-------- Excerpted passage --------

Multiple binding proteins suggest diverse functions for the N-ethylmaleimide sensitive factor.

The hexameric ATPase, N-ethylmaleimide sensitive factor (NSF), is essential to vesicular transport and membrane fusion because it affects the conformations and associations of the soluble NSF attachment protein receptor (SNARE) proteins. NSF binds SNAREs through adaptors called soluble NSF attachment proteins (alpha- or beta-SNAP) and disassembles SNARE complexes to recycle the monomers. NSF contains three domains, two nucleotide-binding domains (NSF-D1 and -D2) and an amino terminal domain (NSF-N) that is required for SNAP-SNARE complex binding. Mutagenesis studies indicate that a cleft between the two sub-domains of NSF-N is critical for binding. The structural conservation of N domains in NSF, p97/VCP, and VAT suggests that a similar type of binding site could mediate substrate recognition by other AAA proteins. In addition to SNAP-SNARE complexes, NSF also binds other proteins and protein complexes such as AMPA receptor subunits (GluR2), beta2-adrenergic receptor, beta-Arrestin1, GATE-16, LMA1, rabs, and rab-containing complexes. The potential for these interactions indicates a broader role for NSF in the assembly/disassembly cycles of several cellular complexes and suggests that NSF may have specific regulatory effects on the functions of the proteins involved in these complexes. The structural requirements for these interactions and their physiological significance will be discussed.

Uncoupling the ATPase activity of the N-ethylmaleimide sensitive factor (NSF) from 20S complex disassembly.

--------

> _Problems to solve_:
1 – In the passage on the N-ethylmaleimide sensitive factor, which NSF domain is required for SNAP-SNARE complex binding?
2 – Extend the passage on the N-ethylmaleimide sensitive factor, picking up after its final line.

-------- Data section --------

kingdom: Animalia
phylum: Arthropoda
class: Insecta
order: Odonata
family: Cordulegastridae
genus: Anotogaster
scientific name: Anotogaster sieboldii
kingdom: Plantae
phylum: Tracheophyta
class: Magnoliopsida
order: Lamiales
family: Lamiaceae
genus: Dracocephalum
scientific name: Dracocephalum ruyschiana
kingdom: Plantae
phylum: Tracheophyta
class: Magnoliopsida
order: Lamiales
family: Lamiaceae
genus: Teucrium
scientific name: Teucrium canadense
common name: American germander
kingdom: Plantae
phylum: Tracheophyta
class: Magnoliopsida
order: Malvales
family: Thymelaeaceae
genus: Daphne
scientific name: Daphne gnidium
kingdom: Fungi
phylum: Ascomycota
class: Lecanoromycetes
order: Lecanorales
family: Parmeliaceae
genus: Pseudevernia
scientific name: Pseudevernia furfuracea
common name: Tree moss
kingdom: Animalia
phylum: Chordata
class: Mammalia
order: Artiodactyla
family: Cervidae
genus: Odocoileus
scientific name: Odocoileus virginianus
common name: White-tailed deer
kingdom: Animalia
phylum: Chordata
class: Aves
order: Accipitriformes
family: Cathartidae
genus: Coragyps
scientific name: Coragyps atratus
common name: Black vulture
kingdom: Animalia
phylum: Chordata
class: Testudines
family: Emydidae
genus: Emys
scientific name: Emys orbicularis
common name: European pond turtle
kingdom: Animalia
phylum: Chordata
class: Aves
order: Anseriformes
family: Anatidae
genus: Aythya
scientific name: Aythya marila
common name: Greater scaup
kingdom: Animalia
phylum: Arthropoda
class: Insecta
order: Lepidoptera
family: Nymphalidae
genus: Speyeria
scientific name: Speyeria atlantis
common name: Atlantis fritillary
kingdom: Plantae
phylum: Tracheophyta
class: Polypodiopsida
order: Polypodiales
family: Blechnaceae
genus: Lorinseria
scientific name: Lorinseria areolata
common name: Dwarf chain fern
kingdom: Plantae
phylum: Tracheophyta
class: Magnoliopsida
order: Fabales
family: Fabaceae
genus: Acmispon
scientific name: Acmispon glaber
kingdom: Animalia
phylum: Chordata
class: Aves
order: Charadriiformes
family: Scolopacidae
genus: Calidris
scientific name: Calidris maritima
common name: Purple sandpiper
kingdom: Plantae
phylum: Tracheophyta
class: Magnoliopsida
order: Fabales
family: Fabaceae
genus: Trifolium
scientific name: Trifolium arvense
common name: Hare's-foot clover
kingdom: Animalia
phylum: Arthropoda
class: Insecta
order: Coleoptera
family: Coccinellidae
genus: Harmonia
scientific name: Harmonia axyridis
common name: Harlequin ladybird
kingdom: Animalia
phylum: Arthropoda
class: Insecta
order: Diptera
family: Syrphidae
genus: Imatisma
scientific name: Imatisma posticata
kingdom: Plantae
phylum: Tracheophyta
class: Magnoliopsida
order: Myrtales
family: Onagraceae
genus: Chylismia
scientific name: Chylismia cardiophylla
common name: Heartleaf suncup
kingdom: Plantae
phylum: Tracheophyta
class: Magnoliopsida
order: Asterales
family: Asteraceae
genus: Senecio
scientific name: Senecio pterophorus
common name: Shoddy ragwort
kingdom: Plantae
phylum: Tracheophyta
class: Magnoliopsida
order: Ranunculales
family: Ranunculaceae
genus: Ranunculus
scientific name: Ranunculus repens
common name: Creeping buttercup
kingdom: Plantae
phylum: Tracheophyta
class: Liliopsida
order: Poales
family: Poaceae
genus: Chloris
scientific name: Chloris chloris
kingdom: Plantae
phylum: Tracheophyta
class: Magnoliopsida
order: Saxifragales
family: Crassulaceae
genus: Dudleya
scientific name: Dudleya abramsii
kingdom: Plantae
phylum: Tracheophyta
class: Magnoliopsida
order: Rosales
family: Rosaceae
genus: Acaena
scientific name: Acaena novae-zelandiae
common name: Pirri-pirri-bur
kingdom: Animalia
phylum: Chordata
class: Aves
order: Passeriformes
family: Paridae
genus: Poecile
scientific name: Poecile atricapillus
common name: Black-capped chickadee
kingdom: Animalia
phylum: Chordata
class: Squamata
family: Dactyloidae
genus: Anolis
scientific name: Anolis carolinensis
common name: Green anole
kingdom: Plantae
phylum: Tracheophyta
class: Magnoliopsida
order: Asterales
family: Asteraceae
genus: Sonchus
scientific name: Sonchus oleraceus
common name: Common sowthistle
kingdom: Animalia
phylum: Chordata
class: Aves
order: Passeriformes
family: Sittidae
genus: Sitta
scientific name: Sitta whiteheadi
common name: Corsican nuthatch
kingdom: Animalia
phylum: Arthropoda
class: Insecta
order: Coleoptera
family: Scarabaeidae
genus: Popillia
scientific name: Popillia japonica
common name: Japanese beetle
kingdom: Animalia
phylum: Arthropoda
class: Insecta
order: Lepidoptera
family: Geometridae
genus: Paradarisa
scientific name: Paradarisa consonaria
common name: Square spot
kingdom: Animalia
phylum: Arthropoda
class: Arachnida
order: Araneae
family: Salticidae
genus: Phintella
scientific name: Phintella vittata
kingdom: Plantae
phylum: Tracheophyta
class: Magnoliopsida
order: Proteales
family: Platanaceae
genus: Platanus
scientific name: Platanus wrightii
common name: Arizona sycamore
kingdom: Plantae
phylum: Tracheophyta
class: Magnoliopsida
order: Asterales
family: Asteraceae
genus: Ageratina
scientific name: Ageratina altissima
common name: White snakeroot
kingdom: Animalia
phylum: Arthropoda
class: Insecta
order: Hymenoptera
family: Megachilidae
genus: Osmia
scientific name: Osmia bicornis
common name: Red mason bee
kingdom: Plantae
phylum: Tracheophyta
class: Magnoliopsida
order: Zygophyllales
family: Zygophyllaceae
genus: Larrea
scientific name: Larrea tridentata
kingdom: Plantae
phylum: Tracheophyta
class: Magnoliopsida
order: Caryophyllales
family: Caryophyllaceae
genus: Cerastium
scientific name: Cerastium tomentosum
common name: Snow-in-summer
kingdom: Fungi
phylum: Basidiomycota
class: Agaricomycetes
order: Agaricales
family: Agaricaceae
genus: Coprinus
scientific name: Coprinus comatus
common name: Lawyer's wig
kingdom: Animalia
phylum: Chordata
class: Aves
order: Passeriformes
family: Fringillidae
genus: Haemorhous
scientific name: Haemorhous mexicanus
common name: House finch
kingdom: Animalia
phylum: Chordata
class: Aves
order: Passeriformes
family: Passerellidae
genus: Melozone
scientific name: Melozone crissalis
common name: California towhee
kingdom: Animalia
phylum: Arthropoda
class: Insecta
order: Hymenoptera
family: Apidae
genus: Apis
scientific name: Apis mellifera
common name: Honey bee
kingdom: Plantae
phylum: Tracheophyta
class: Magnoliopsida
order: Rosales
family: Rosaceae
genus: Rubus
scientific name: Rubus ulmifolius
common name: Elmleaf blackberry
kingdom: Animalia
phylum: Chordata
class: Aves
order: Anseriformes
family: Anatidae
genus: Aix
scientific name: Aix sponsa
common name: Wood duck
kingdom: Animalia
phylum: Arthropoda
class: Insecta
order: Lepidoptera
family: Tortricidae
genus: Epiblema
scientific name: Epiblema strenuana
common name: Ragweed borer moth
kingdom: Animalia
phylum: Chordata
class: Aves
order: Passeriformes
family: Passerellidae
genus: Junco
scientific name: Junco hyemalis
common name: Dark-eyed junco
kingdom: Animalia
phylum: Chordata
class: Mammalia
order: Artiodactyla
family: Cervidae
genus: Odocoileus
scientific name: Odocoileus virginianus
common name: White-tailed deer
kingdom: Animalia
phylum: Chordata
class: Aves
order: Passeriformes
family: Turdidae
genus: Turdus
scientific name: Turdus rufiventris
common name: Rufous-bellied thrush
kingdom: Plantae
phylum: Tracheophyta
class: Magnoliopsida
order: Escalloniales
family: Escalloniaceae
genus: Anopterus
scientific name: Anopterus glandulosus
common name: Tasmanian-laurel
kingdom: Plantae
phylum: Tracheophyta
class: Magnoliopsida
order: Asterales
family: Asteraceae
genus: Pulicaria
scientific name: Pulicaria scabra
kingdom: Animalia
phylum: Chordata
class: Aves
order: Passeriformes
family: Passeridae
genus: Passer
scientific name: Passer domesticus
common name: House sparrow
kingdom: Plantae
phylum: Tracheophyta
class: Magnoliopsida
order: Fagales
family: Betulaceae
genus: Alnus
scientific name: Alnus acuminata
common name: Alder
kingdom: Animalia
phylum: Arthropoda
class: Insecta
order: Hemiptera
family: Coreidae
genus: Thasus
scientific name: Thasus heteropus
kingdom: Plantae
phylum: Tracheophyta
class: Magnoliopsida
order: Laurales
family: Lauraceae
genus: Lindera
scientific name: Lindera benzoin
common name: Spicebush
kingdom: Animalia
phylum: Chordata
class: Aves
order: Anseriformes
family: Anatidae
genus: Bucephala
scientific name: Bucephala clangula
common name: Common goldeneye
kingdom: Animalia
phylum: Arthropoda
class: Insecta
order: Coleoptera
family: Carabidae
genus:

--------

> _Answers per task_:
1 – The amino terminal domain, NSF-N, is required for SNAP-SNARE complex binding.

2 –
The N-ethylmaleimide sensitive factor (NSF) plays a critical role in intracellular trafficking by disassembling soluble NSF attachment protein receptor (SNARE ) complexes. The NSF protomer consists of three domains (NSF-N, NSF-D1, and NSF-D2). Two domains (NSF-D1 and NSF-D2) contain a conserved approximately 230 amino acid cassette, which includes a distinctive motif termed the second region of homology (SRH) common to all ATPases associated with various cellular activities (AAA). In hexameric NSF, several SRH residues become trans elements of the ATP binding pocket. Mutation of two conserved arginine residues in the NSF-D1 SRH (R385A and R388A) did not effect basal or soluble NSF attachment protein (SNAP)-stimulated ATPase activity; however, neither mutant underwent ATP-dependent release from SNAP-SNARE complexes. A trans element of the NSF-D2 ATP binding site (K631) has been proposed to limit the ATPase activity of NSF-D2, but a K631D mutant retained wild-type activity. A mutation of the equivalent residue in NSF-D1 (D359K) also did not affect nucleotide hydrolysis activity but did limit NSF release from SNAP-SNARE complexes. These trans elements of the NSF-D1 ATP binding site (R385, R388, and D359) are not required for nucleotide hydrolysis but are important as nucleotide-state sensors. NSF-N mediates binding to the SNAP-SNARE complex. To identify the structural features required for binding, three conserved residues (R67, S73, and Q76) on the surface of NSF-N were mutated. R67E completely eliminated binding, while S73R and Q76E showed limited effect. This suggests that the surface important for SNAP binding site lies in the cleft between the NSF-N subdomains adjacent to a conserved, positively charged surface.